═════ RECORDS PROVIDED ═════
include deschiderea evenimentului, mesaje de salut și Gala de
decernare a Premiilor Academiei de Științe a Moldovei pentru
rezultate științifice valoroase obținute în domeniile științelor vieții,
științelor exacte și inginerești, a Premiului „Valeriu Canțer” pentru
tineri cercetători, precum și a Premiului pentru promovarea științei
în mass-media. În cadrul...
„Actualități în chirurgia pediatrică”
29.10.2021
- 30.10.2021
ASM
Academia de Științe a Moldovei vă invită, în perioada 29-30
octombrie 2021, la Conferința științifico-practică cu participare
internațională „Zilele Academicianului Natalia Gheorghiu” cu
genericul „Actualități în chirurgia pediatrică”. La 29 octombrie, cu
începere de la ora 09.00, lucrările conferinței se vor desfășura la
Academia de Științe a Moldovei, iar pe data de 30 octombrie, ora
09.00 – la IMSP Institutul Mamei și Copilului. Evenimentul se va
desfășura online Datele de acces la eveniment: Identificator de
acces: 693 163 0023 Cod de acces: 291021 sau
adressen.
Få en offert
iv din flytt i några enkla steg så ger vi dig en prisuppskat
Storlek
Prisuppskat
═════
═════ RECORDS PROVIDED ═════
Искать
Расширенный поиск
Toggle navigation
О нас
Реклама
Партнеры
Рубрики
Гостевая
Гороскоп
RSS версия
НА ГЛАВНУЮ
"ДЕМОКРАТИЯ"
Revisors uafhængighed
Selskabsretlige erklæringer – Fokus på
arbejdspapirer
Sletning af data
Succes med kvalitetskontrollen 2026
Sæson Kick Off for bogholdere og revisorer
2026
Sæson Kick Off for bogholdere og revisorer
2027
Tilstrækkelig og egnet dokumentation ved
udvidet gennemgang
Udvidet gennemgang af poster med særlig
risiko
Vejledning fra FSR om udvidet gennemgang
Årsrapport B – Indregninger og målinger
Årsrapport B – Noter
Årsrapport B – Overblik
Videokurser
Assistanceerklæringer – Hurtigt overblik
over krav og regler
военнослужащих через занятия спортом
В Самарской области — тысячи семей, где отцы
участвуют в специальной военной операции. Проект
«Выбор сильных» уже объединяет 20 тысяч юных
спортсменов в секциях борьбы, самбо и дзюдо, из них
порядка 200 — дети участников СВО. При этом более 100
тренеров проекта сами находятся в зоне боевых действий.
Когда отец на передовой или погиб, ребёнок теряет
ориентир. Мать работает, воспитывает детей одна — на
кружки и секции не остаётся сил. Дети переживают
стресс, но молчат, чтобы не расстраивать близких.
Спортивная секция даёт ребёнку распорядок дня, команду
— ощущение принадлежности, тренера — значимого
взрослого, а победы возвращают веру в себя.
═════
═════ RECORDS PROVIDED ═════
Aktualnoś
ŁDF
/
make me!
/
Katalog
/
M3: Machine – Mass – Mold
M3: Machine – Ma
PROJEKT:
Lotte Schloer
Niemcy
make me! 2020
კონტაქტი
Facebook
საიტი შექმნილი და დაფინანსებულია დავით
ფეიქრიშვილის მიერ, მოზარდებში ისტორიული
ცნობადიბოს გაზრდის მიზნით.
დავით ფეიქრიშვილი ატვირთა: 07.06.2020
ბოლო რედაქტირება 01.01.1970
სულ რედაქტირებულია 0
═════
**TO-DO ITEM**. Filter the entries above and copy out every line that contains the word "octombrie".

**OUTPUT**.
octombrie 2021, la Conferința științifico-practică cu participare
genericul „Actualități în chirurgia pediatrică”. La 29 octombrie, cu
Academia de Științe a Moldovei, iar pe data de 30 octombrie, ora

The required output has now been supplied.